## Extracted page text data
+++

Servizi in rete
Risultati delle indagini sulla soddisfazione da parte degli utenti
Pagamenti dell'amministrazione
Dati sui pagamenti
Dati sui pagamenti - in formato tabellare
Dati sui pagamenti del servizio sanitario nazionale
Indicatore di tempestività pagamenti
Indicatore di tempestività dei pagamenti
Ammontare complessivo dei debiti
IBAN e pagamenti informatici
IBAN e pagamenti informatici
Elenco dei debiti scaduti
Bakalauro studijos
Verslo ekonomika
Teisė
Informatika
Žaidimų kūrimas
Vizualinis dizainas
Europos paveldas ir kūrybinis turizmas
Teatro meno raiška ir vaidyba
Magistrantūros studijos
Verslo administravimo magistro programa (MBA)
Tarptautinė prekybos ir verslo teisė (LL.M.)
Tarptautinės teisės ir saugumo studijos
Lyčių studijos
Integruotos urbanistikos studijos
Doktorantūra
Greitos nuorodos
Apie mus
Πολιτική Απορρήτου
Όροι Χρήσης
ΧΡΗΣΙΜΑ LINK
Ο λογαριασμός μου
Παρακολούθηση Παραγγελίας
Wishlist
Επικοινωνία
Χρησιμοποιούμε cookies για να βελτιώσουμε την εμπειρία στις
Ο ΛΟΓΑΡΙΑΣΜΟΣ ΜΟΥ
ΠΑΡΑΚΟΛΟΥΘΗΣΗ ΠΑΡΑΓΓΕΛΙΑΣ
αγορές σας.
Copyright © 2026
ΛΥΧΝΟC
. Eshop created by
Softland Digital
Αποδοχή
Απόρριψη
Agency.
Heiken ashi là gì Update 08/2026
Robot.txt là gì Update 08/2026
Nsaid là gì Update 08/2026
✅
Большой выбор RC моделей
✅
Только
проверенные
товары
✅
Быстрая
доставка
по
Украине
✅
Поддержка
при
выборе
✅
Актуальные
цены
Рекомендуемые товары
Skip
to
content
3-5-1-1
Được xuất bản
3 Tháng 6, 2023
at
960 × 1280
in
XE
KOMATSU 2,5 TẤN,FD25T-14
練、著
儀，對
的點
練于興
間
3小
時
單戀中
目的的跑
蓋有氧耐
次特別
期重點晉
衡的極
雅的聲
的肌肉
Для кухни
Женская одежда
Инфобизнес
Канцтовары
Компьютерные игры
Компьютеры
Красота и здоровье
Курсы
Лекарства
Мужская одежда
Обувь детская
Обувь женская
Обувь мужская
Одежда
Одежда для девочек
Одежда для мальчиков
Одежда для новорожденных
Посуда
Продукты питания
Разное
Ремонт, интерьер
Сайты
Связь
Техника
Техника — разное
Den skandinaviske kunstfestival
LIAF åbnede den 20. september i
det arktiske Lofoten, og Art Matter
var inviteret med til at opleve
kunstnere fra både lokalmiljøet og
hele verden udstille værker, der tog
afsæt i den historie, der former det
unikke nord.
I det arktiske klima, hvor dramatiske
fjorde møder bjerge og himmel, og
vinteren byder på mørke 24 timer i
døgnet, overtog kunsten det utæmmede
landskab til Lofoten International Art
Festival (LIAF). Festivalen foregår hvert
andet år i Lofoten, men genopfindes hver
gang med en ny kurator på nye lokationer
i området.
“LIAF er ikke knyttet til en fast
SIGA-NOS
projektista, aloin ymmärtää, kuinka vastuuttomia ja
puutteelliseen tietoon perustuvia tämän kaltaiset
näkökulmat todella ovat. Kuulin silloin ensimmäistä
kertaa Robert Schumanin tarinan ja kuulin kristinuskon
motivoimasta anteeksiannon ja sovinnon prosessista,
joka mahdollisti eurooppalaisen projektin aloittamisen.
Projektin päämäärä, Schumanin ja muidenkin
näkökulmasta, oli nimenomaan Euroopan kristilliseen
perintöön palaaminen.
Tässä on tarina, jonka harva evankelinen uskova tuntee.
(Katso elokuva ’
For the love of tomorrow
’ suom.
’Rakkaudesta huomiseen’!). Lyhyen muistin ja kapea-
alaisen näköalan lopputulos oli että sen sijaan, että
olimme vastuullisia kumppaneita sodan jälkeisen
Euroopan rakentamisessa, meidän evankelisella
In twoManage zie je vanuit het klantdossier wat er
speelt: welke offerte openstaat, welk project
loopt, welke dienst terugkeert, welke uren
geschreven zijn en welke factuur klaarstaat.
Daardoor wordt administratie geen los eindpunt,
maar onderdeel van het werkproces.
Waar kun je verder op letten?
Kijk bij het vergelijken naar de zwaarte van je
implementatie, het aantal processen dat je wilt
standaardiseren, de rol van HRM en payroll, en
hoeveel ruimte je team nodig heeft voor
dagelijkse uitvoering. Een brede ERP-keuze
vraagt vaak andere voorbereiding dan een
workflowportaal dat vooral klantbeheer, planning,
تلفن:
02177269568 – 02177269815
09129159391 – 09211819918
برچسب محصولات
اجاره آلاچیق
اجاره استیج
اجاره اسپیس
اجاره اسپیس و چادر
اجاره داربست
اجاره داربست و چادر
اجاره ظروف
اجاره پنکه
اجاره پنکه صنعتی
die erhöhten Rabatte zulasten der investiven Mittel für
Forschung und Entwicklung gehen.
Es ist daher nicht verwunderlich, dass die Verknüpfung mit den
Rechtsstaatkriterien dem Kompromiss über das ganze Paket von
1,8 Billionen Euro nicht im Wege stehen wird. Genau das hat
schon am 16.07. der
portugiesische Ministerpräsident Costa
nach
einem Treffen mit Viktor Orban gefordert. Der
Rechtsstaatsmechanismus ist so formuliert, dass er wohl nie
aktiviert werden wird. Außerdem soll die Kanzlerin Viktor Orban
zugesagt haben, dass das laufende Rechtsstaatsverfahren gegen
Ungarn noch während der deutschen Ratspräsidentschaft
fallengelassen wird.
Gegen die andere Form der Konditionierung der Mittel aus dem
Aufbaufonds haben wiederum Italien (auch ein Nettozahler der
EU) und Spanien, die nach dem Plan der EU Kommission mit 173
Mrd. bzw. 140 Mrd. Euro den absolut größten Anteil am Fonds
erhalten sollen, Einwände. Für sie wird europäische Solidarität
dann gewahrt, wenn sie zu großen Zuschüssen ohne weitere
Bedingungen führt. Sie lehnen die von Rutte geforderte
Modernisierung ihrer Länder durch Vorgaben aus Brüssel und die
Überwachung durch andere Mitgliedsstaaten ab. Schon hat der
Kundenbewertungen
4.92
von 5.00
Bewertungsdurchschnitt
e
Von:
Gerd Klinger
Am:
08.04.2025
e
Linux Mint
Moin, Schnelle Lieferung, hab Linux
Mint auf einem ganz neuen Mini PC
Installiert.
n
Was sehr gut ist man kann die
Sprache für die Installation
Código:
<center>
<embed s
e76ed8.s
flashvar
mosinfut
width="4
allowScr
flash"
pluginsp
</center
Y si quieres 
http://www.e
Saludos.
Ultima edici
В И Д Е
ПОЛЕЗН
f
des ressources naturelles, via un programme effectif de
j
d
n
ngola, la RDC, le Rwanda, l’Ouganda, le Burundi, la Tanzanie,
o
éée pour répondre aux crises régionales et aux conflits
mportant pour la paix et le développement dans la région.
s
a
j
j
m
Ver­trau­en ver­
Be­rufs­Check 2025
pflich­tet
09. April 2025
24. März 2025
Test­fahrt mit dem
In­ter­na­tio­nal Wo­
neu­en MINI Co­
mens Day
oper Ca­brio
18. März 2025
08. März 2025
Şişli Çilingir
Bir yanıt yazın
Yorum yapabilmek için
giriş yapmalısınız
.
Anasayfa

+++

## How to complete this task
Reproduce every line of the entries above verbatim, keeping the original order, spelling, and line breaks.

## Solution to this problem
Servizi in rete
Risultati delle indagini sulla soddisfazione da parte degli utenti
Pagamenti dell'amministrazione
Dati sui pagamenti
Dati sui pagamenti - in formato tabellare
Dati sui pagamenti del servizio sanitario nazionale
Indicatore di tempestività pagamenti
Indicatore di tempestività dei pagamenti
Ammontare complessivo dei debiti
IBAN e pagamenti informatici
IBAN e pagamenti informatici
Elenco dei debiti scaduti
Bakalauro studijos
Verslo ekonomika
Teisė
Informatika
Žaidimų kūrimas
Vizualinis dizainas
Europos paveldas ir kūrybinis turizmas
Teatro meno raiška ir vaidyba
Magistrantūros studijos
Verslo administravimo magistro programa (MBA)
Tarptautinė prekybos ir verslo teisė (LL.M.)
Tarptautinės teisės ir saugumo studijos
Lyčių studijos
Integruotos urbanistikos studijos
Doktorantūra
Greitos nuorodos
Apie mus
Πολιτική Απορρήτου
Όροι Χρήσης
ΧΡΗΣΙΜΑ LINK
Ο λογαριασμός μου
Παρακολούθηση Παραγγελίας
Wishlist
Επικοινωνία
Χρησιμοποιούμε cookies για να βελτιώσουμε την εμπειρία στις
Ο ΛΟΓΑΡΙΑΣΜΟΣ ΜΟΥ
ΠΑΡΑΚΟΛΟΥΘΗΣΗ ΠΑΡΑΓΓΕΛΙΑΣ
αγορές σας.
Copyright © 2026
ΛΥΧΝΟC
. Eshop created by
Softland Digital
Αποδοχή
Απόρριψη
Agency.
Heiken ashi là gì Update 08/2026
Robot.txt là gì Update 08/2026
Nsaid là gì Update 08/2026
✅
Большой выбор RC моделей
✅
Только
проверенные
товары
✅
Быстрая
доставка
по
Украине
✅
Поддержка
при
выборе
✅
Актуальные
цены
Рекомендуемые товары
Skip
to
content
3-5-1-1
Được xuất bản
3 Tháng 6, 2023
at
960 × 1280
in
XE
KOMATSU 2,5 TẤN,FD25T-14
練、著
儀，對
的點
練于興
間
3小
時
單戀中
目的的跑
蓋有氧耐
次特別
期重點晉
衡的極
雅的聲
的肌肉
Для кухни
Женская одежда
Инфобизнес
Канцтовары
Компьютерные игры
Компьютеры
Красота и здоровье
Курсы
Лекарства
Мужская одежда
Обувь детская
Обувь женская
Обувь мужская
Одежда
Одежда для девочек
Одежда для мальчиков
Одежда для новорожденных
Посуда
Продукты питания
Разное
Ремонт, интерьер
Сайты
Связь
Техника
Техника — разное
Den skandinaviske kunstfestival
LIAF åbnede den 20. september i
det arktiske Lofoten, og Art Matter
var inviteret med til at opleve
kunstnere fra både lokalmiljøet og
hele verden udstille værker, der tog
afsæt i den historie, der former det
unikke nord.
I det arktiske klima, hvor dramatiske
fjorde møder bjerge og himmel, og
vinteren byder på mørke 24 timer i
døgnet, overtog kunsten det utæmmede
landskab til Lofoten International Art
Festival (LIAF). Festivalen foregår hvert
andet år i Lofoten, men genopfindes hver
gang med en ny kurator på nye lokationer
i området.
“LIAF er ikke knyttet til en fast
SIGA-NOS
projektista, aloin ymmärtää, kuinka vastuuttomia ja
puutteelliseen tietoon perustuvia tämän kaltaiset
näkökulmat todella ovat. Kuulin silloin ensimmäistä
kertaa Robert Schumanin tarinan ja kuulin kristinuskon
motivoimasta anteeksiannon ja sovinnon prosessista,
joka mahdollisti eurooppalaisen projektin aloittamisen.
Projektin päämäärä, Schumanin ja muidenkin
näkökulmasta, oli nimenomaan Euroopan kristilliseen
perintöön palaaminen.
Tässä on tarina, jonka harva evankelinen uskova tuntee.
(Katso elokuva ’
For the love of tomorrow
’ suom.
’Rakkaudesta huomiseen’!). Lyhyen muistin ja kapea-
alaisen näköalan lopputulos oli että sen sijaan, että
olimme vastuullisia kumppaneita sodan jälkeisen
Euroopan rakentamisessa, meidän evankelisella
In twoManage zie je vanuit het klantdossier wat er
speelt: welke offerte openstaat, welk project
loopt, welke dienst terugkeert, welke uren
geschreven zijn en welke factuur klaarstaat.
Daardoor wordt administratie geen los eindpunt,
maar onderdeel van het werkproces.
Waar kun je verder op letten?
Kijk bij het vergelijken naar de zwaarte van je
implementatie, het aantal processen dat je wilt
standaardiseren, de rol van HRM en payroll, en
hoeveel ruimte je team nodig heeft voor
dagelijkse uitvoering. Een brede ERP-keuze
vraagt vaak andere voorbereiding dan een
workflowportaal dat vooral klantbeheer, planning,
تلفن:
02177269568 – 02177269815
09129159391 – 09211819918
برچسب محصولات
اجاره آلاچیق
اجاره استیج
اجاره اسپیس
اجاره اسپیس و چادر
اجاره داربست
اجاره داربست و چادر
اجاره ظروف
اجاره پنکه
اجاره پنکه صنعتی
die erhöhten Rabatte zulasten der investiven Mittel für
Forschung und Entwicklung gehen.
Es ist daher nicht verwunderlich, dass die Verknüpfung mit den
Rechtsstaatkriterien dem Kompromiss über das ganze Paket von
1,8 Billionen Euro nicht im Wege stehen wird. Genau das hat
schon am 16.07. der
portugiesische Ministerpräsident Costa
nach
einem Treffen mit Viktor Orban gefordert. Der
Rechtsstaatsmechanismus ist so formuliert, dass er wohl nie
aktiviert werden wird. Außerdem soll die Kanzlerin Viktor Orban
zugesagt haben, dass das laufende Rechtsstaatsverfahren gegen
Ungarn noch während der deutschen Ratspräsidentschaft
fallengelassen wird.
Gegen die andere Form der Konditionierung der Mittel aus dem
Aufbaufonds haben wiederum Italien (auch ein Nettozahler der
EU) und Spanien, die nach dem Plan der EU Kommission mit 173
Mrd. bzw. 140 Mrd. Euro den absolut größten Anteil am Fonds
erhalten sollen, Einwände. Für sie wird europäische Solidarität
dann gewahrt, wenn sie zu großen Zuschüssen ohne weitere
Bedingungen führt. Sie lehnen die von Rutte geforderte
Modernisierung ihrer Länder durch Vorgaben aus Brüssel und die
Überwachung durch andere Mitgliedsstaaten ab. Schon hat der
Kundenbewertungen
4.92
von 5.00
Bewertungsdurchschnitt
e
Von:
Gerd Klinger
Am:
08.04.2025
e
Linux Mint
Moin, Schnelle Lieferung, hab Linux
Mint auf einem ganz neuen Mini PC
Installiert.
n
Was sehr gut ist man kann die
Sprache für die Installation
Código:
<center>
<embed s
e76ed8.s
flashvar
mosinfut
width="4
allowScr
flash"
pluginsp
</center
Y si quieres 
http://www.e
Saludos.
Ultima edici
В И Д Е
ПОЛЕЗН
f
des ressources naturelles, via un programme effectif de
j
d
n
ngola, la RDC, le Rwanda, l’Ouganda, le Burundi, la Tanzanie,
o
éée pour répondre aux crises régionales et aux conflits
mportant pour la paix et le développement dans la région.
s
a
j
j
m
Ver­trau­en ver­
Be­rufs­Check 2025
pflich­tet
09. April 2025
24. März 2025
Test­fahrt mit dem
In­ter­na­tio­nal Wo­
neu­en MINI Co­
mens Day
oper Ca­brio
18. März 2025
08. März 2025
Şişli Çilingir
Bir yanıt yazın
Yorum yapabilmek için
giriş yapmalısınız
.
Anasayfa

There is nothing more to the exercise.